Sunday, January 31, 2010

Constructive aid, not militarization wanted in Haiti

Thanks to David Morris for sending his translation of the following news article from TeleSUR in Haiti:

Haitian NGOs criticize militarization of Haiti and ask for more constructive humanitarian aid
TeleSUR 01/30/10

Several Haitian organizations are seeking the formation of new international solidarity brigades to help in the struggle for literacy and repopulation, among other needs.
A group of around 18 Haitian non-governmental organizations and social groups on Saturday criticized the United States government for sending military troops to the Caribbean nation and argued for constructive humanitarian aid after the earthquake that devastated Port-au-Prince and other parts of the country.
"Humanitarian aid is now indispensable because of the magnitude of the catastrophe, but it needs to be constructive, undertaken with a diferent vision of the process of reconstruction," the groups write in an open letter directed to their counterparts elsewhere.

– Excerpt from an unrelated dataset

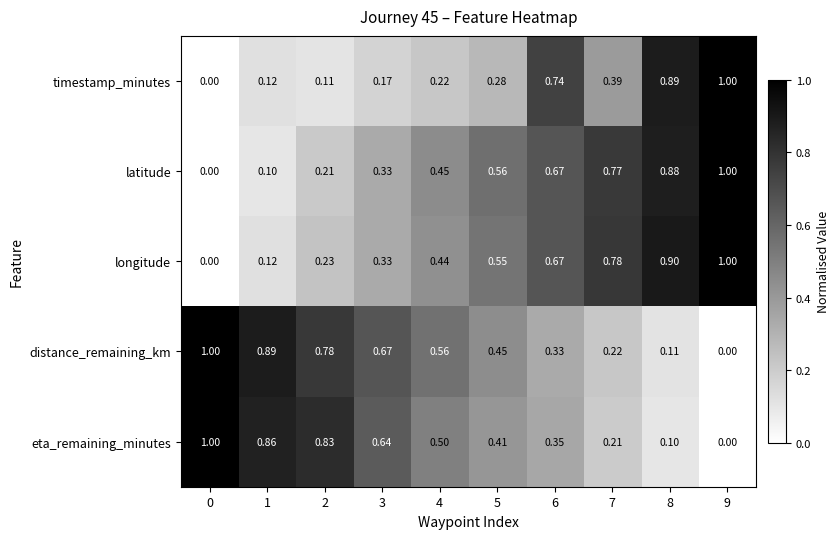

At which category is the sum across all series the highest?

9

Several NGOs in Haiti that work to support rural and urban areas, campesino associations and feminists, expressed their desire to "see the birth of international solidarity brigades" involved in supporting causes like "the struggle for agrarian reform and integrated ownership of urban property."
These brigades could help in "the struggle against illiteracy and for repopulation, the building of new universal, decentralized and modern systems of education and pulic health," the organizations declared.

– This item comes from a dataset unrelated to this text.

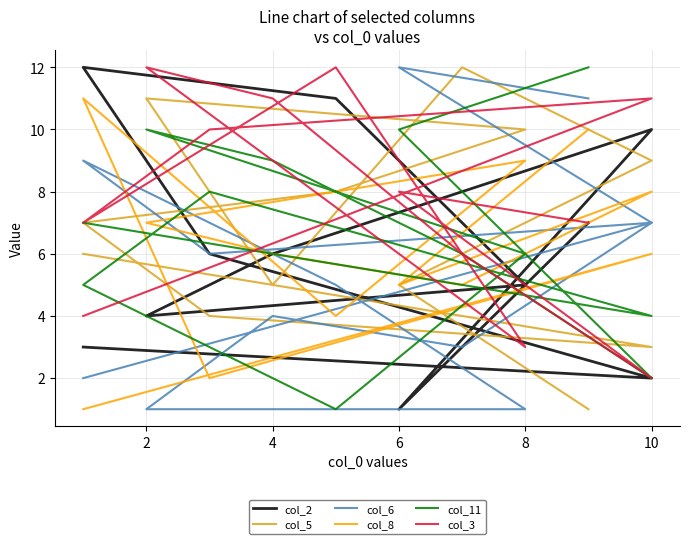

What is the value of the col_2 point at the 2nd from the left?

1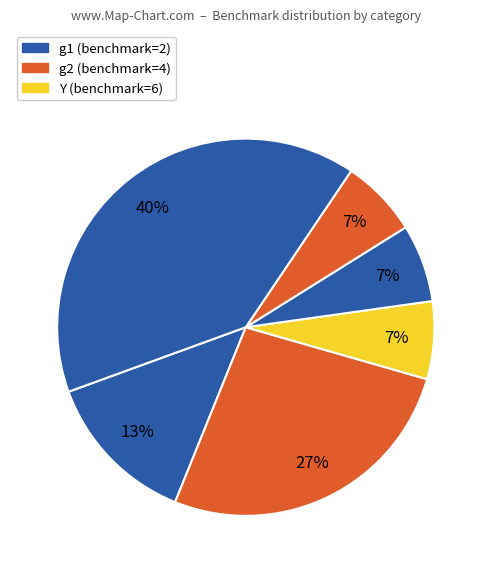

How many segments does this pie chart have?

6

Among the NGOs and organizations are the Haitian Platform for Alternative Development and the Alternative Justice Program, which expressed their displeasure and indignation over a new invasion by 20,000 American marines and claimed that the Haitian crisis has been used as a pretext to justify an operation "that runs the risk of turning into a new military occupation," like the US interventions of 1915 and 1994.
They denounced a "strategy of remilitarization of the Caribbean basin as American imperialism’s response to the growing rebellion by the people of the continent against neoliberalism."

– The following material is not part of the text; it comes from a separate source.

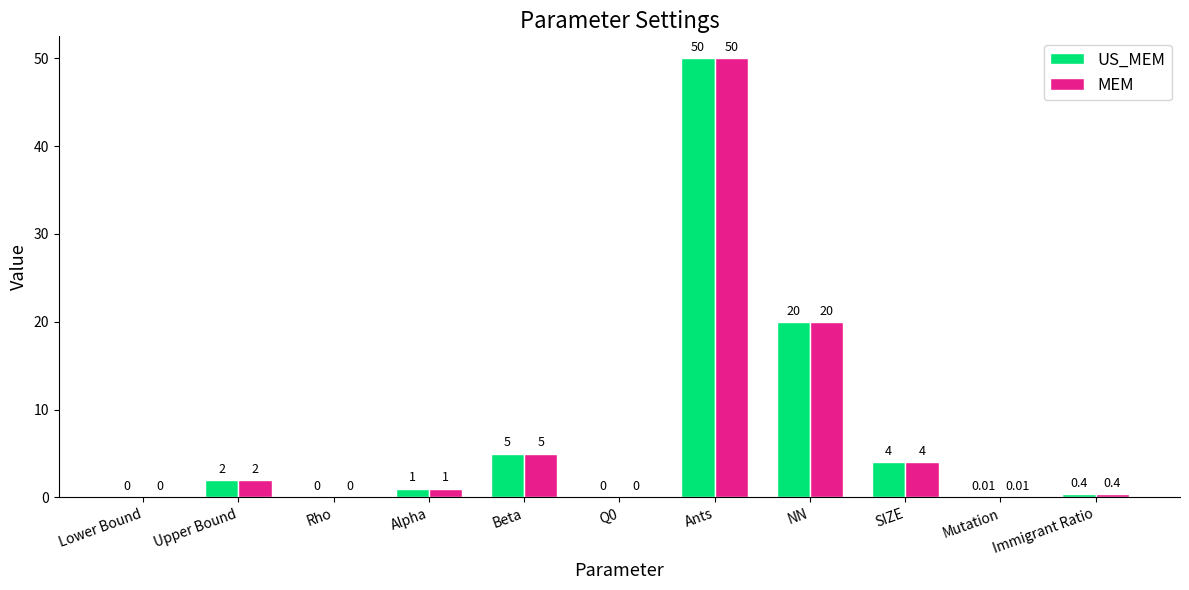

Is the value of US_MEM at Lower Bound greater than the value of MEM at Mutation?

No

Haitian President René Préval has on several occasions rejected the notion that Haiti is under the guardianship of the United States, which was invited only to see to the security of the airport and the port, which were damaged by the earthquake.
United States ambassador to Haiti Kenneth Merten delcared to the local press that there are only 5,000 soldiers deployed in the country to aid in the distribution of humanitarian aid, while another US military contingent remains at sea in the Caribbean nation’s waters.
The NGOs and associations regretted the enormous material and human losses and the loss of "30 years of collective experiences"; nevertheless, at the same time, they offered congratulations for "the extraordinary impulses of solidarity shown by the population of the metropolitan area," which, they said, constructed 450 refugee camps "which contributed to saving thousands of persons imprisoned in the ruins."
The open letter was signed by the Karl Leveque Cultural Institute, the Haitian Conference of the Religious, Haitian Women’s Solidarity and the Small Campesinos of the Artibonite Movement.